John Adams: The Reluctant Symphonist
Orchestral Works make a Comeback this Season in New York
Friday, September 06, 2002
While his orchestral works may be at the heart of concerts this season at the New York Philharmonic and Lincoln Center, Adams is not the most obvious representative for the American orchestra, but a reluctant symphonist at best. In fact, Adams has long been outspoken in pronouncing the demise of the symphonic tradition, claiming on several occasions that it has pretty much come and gone, not unlike such extinct art forms as the Elizabethan drama or Italian madrigal.
Adams has also lamented the fact that the big commissions often come from conservative institutions with limited flexibility or adaptability, stating in a 1997 interview: "I think that may well be the wave of the future. I still write for orchestra from time to time because, unlike most other American composers, I really did grow up with it in my genes, and I know its inner workings intimately. The only chagrin I have is that the big commissions come from such conservative institutions, and one always has to write with the knowledge that, even under the best circumstance, you will never be given more than four or five hours of rehearsal time." Perhaps as a result, many of Adams's more recent works began as his own conception and only later did he go out in search of an organization to supply funding.
Critics have observed that Adams's orchestral works exhibit a certain irony based on self-consciousness, negotiating a balance between the past and the future. Just listen to his Chamber Symphony, which alludes to Schoenberg's landmark work of the same title yet also pokes fun at it with funky, serpentine bass lines. Or consider his Violin Concerto, a work from 1993 filled with spooky overtones, as the violin threads its way through the three movements, eschewing the usual series of contrasts found in the traditional concerto model.

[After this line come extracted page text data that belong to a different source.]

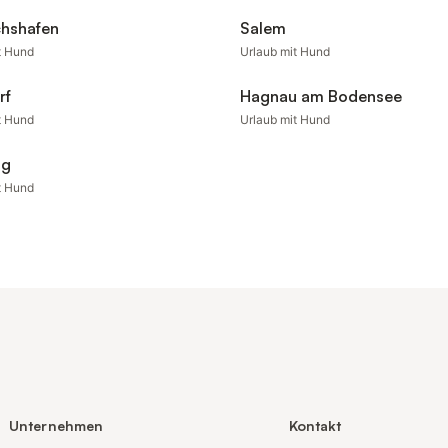
chshafen
Salem
t Hund
Urlaub mit Hund
rf
Hagnau am Bodensee
t Hund
Urlaub mit Hund
ng
t Hund
Unternehmen
Kontakt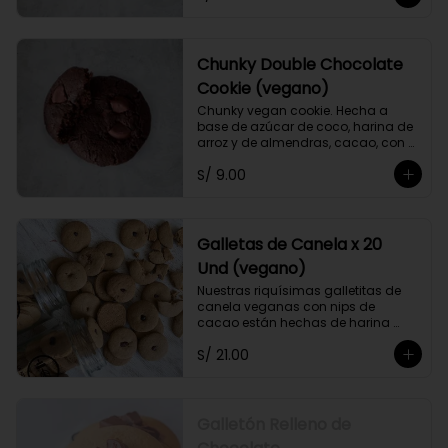
bitter al 70% sin azúcar.
Chunky Double Chocolate
Cookie (vegano)
Chunky vegan cookie. Hecha a 
base de azúcar de coco, harina de 
arroz y de almendras, cacao, con 
trozos de chocolate al 70% sin 
S/ 9.00
azúcar.
Galletas de Canela x 20
Und (vegano)
Nuestras riquísimas galletitas de 
canela veganas con nips de 
cacao están hechas de harina 
integral, leche de almendras, 
S/ 21.00
panela, aceite de coco y canela.
Galletón Relleno de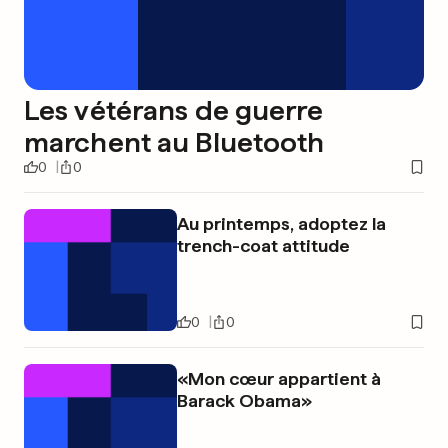
Les vétérans de guerre
marchent au Bluetooth
0
0
Au printemps, adoptez la
trench-coat attitude
0
0
«Mon cœur appartient à
Barack Obama»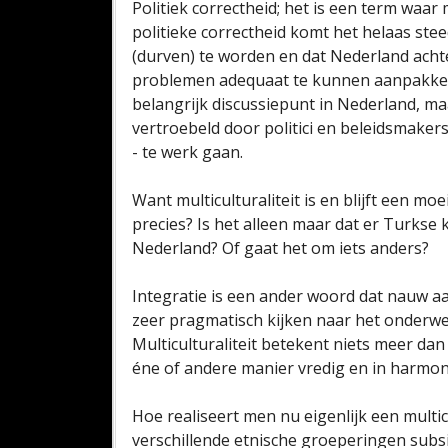
Politiek correctheid; het is een term waar
politieke correctheid komt het helaas st
(durven) te worden en dat Nederland achte
problemen adequaat te kunnen aanpakken. 
belangrijk discussiepunt in Nederland, m
vertroebeld door politici en beleidsmakers 
- te werk gaan.
Want multiculturaliteit is en blijft een mo
precies? Is het alleen maar dat er Turkse
Nederland? Of gaat het om iets anders?
Integratie is een ander woord dat nauw aans
zeer pragmatisch kijken naar het onderwer
Multiculturaliteit betekent niets meer da
éne of andere manier vredig en in harm
Hoe realiseert men nu eigenlijk een multi
verschillende etnische groeperingen subsi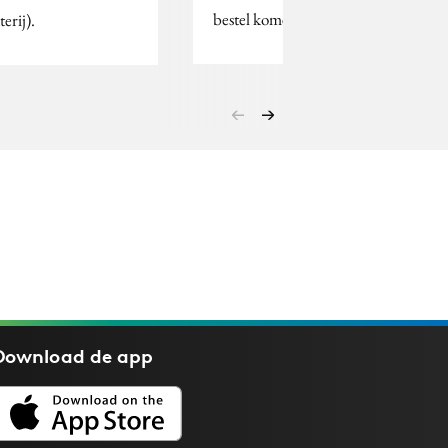
bestel komen.
erij).
Download de
app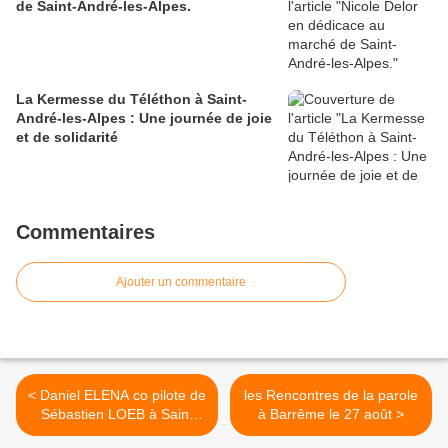
de Saint-André-les-Alpes.
La Kermesse du Téléthon à Saint-
André-les-Alpes : Une journée de joie
et de solidarité
Commentaires
Ajouter un commentaire
< Daniel ELENA co pilote de
les Rencontres de la parole
Sébastien LOEB à Saint
à Barrême le 27 août >
André les Alpes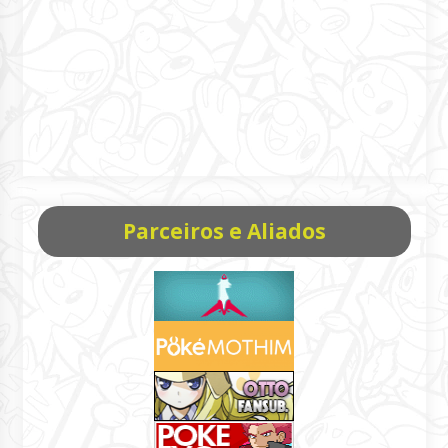
Parceiros e Aliados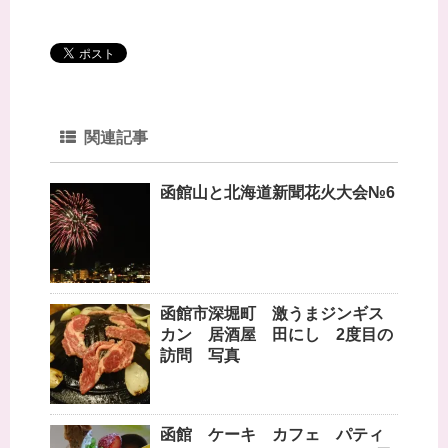
ま
す
)
関連記事
函館山と北海道新聞花火大会№6
函館市深堀町 激うまジンギス
カン 居酒屋 田にし 2度目の
訪問 写真
函館 ケーキ カフェ パティ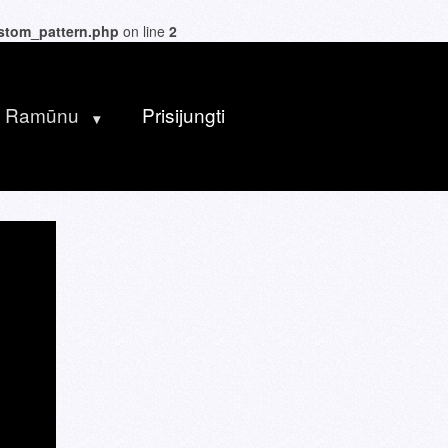
ustom_pattern.php
on line
2
u Ramūnu
Prisijungti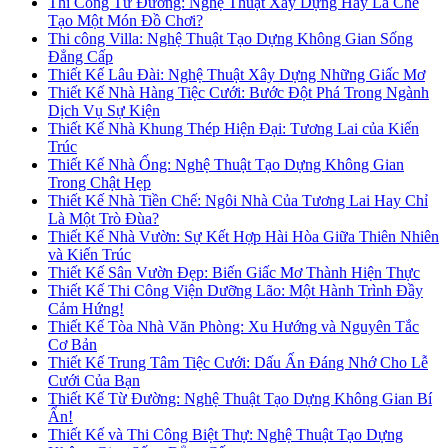
Thi Công Từ Đường: Nghệ Thuật Xây Dựng Hay Là Chế
Tạo Một Món Đồ Chơi?
Thi công Villa: Nghệ Thuật Tạo Dựng Không Gian Sống
Đẳng Cấp
Thiết Kế Lâu Đài: Nghệ Thuật Xây Dựng Những Giấc Mơ
Thiết Kế Nhà Hàng Tiệc Cưới: Bước Đột Phá Trong Ngành
Dịch Vụ Sự Kiện
Thiết Kế Nhà Khung Thép Hiện Đại: Tương Lai của Kiến
Trúc
Thiết Kế Nhà Ống: Nghệ Thuật Tạo Dựng Không Gian
Trong Chật Hẹp
Thiết Kế Nhà Tiền Chế: Ngôi Nhà Của Tương Lai Hay Chỉ
Là Một Trò Đùa?
Thiết Kế Nhà Vườn: Sự Kết Hợp Hài Hòa Giữa Thiên Nhiên
và Kiến Trúc
Thiết Kế Sân Vườn Đẹp: Biến Giấc Mơ Thành Hiện Thực
Thiết Kế Thi Công Viện Dưỡng Lão: Một Hành Trình Đầy
Cảm Hứng!
Thiết Kế Tòa Nhà Văn Phòng: Xu Hướng và Nguyên Tắc
Cơ Bản
Thiết Kế Trung Tâm Tiệc Cưới: Dấu Ấn Đáng Nhớ Cho Lễ
Cưới Của Bạn
Thiết Kế Từ Đường: Nghệ Thuật Tạo Dựng Không Gian Bí
Ẩn!
Thiết Kế và Thi Công Biệt Thự: Nghệ Thuật Tạo Dựng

Still, whatever Adams's ambivalence towards the orchestral tradition, his recent efforts in the genre, particularly Guide to Strange Places (2001) and Naïve and Sentimental Music (1999), his most extended and ambitious orchestral work to date, have been widely praised as some of his best and most vibrant and magnificent achievements. And in El Niño (2000), he showed his willingness to cut right across conventional genres altogether. With On the Transmigration of Souls, which the New York Philharmonic premieres this month, Adams may be revealed as a supremely confident symphonic master. Funny to remember that he once described himself as an opera composer who wrote for orchestra in order to fill up his spare time.